Measures conducive to market development and integration that should accompany a monetary union include harmonizing national taxes, legislation,4 and accounting rules related to the holding and trading of securities, while putting in place integrated securities settlement systems. The latter are important to ensure that trades are secure and can be carried out at low transaction costs within the region. Economies of scale could be captured by linking or consolidating stock exchanges, in particular given the limited size of each national market; such a trend can also be observed internationally. Experience with the EMU shows that the introduction of the euro has fostered the integration and development of deeper and more liquid Euro-bond and equity markets, but it has not eliminated all barriers to market integration. The sources for the remaining market fragmentation are differences in tax, accounting, and legal frameworks, and lack of fully integrated clearing and settlement systems. Deficiencies in all those aspects together with the small size of the markets have kept bond and equity markets in the ECCU and CFA zones fragmented and undeveloped.

Integration of the Banking System

Whether a monetary union can contribute to stimulating cross-border banking operations depends foremost on the degree to which the region’s banking systems will be liberalized, and legislative, regulatory, and supervisory frameworks harmonized. The banking systems in the GCC countries are already well developed and capitalized, as well as profitable, and have become a major factor in diversifying the production base in some countries, particularly in Bahrain (Table 4.3). Most GCC countries have, however, refrained from licensing any new banks since the early 1980s. Moreover, the role of foreign banks is somewhat limited and confined to the smaller GCC members, where about half of the credit institutions are foreign owned, but account for a smaller percent of banks’ assets, except in Bahrain.5 Only a few local banks have established branches in other GCC countries—though they have branches in other countries in the region and in Asia.6

Table 4.3.

GCC Countries: Selected Financial Sector Indicators1

article image
Source: National authorities.

Latest available information.

Does not cover the loans of two Islamic banks.

→ Material supplied
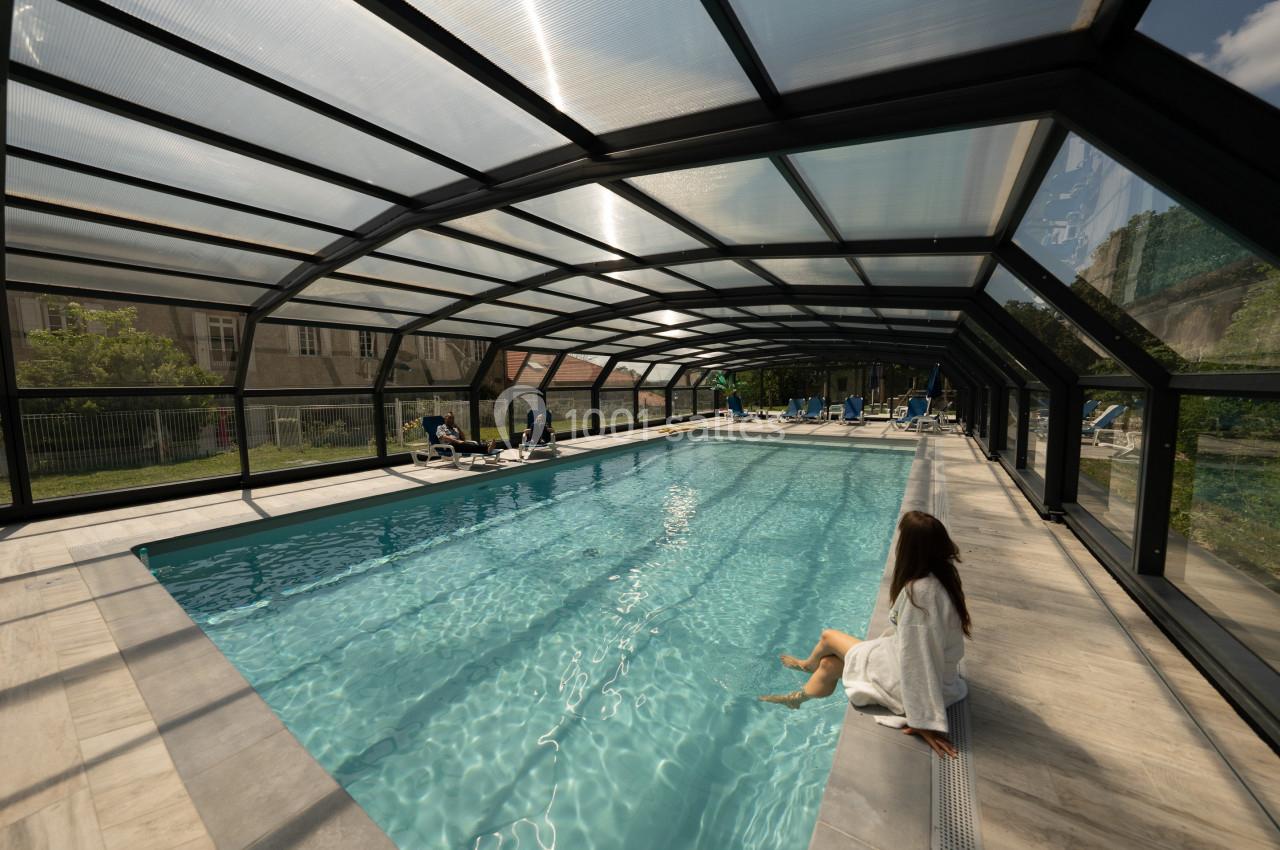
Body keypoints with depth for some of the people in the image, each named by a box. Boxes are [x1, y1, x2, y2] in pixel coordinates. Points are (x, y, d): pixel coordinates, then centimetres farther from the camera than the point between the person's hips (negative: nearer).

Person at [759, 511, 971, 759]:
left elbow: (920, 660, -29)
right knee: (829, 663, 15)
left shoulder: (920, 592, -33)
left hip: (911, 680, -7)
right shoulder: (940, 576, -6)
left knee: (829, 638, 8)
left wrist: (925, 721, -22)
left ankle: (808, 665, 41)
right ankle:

→ Aim of the task
Extend the passage on monetary union and GCC banking integration past its final sentence. The items are unrelated to the passage on monetary union and GCC banking.

→ Answer to this problem
In a GCC monetary union, some consolidation of the banking systems might take place. The potential impact of a monetary union on the growth of bank loans and the type or structure of banking activities is, however, indirect. Whether overall lending increases is mostly a question of economic growth and new investment opportunities in the region. Greater competition for borrowers is more likely to have an effect on credit conditions than on the overall lending level. Diversifying the credit portfolio could be beneficial for banks’ risk management since in several GCC countries bank credit is concentrated in consumer loans. The overall development and integration of financial markets could affect the type of bank operations.7

Potential Costs of a Monetary Union

Having operated under a pegged exchange rate regime and liberal capital flows, the GCC countries have de facto refrained from using national monetary and exchange rate policies for more than two decades. Nevertheless, since in the long term, the importance of oil production is likely to diverge among the GCC countries, relinquishing these policies could be costlier in the long run. Thus, a higher degree of domestic labor flexibility and flexible fiscal policies would then be needed to facilitate adjustments to external shocks. Moreover, an important cost factor or risk for a monetary union could arise from negative externalities from the lack of fiscal prudence in one or more member countries. As a result, negative spillover effects could spread from one member country to the entire membership, with the potential need of the union’s central bank to raise interest rates particularly in the case of an exchange rate peg of the common currency. A key challenge is therefore to set up rules, penalties, and institutional procedures to prevent major macroeconomic imbalances and lack of fiscal discipline in the monetary union. Rigorous macroeconomic policymaking would not only be an outcome of a monetary union but is an essential condition for its functioning (see Section V for more details).

Cost of Institutional Changes

Replacing the existing national currencies by a common currency involves changeover costs. One-time costs are related, for example, to the conversion of accounts and means of book-money payments (checks, transfer forms, cards), price lists and catalogues, adjustment of cashiers and automats, and educating the public about the new currency—the introduction of the euro is estimated to have cost about 0.5 percent of the euro area GDP.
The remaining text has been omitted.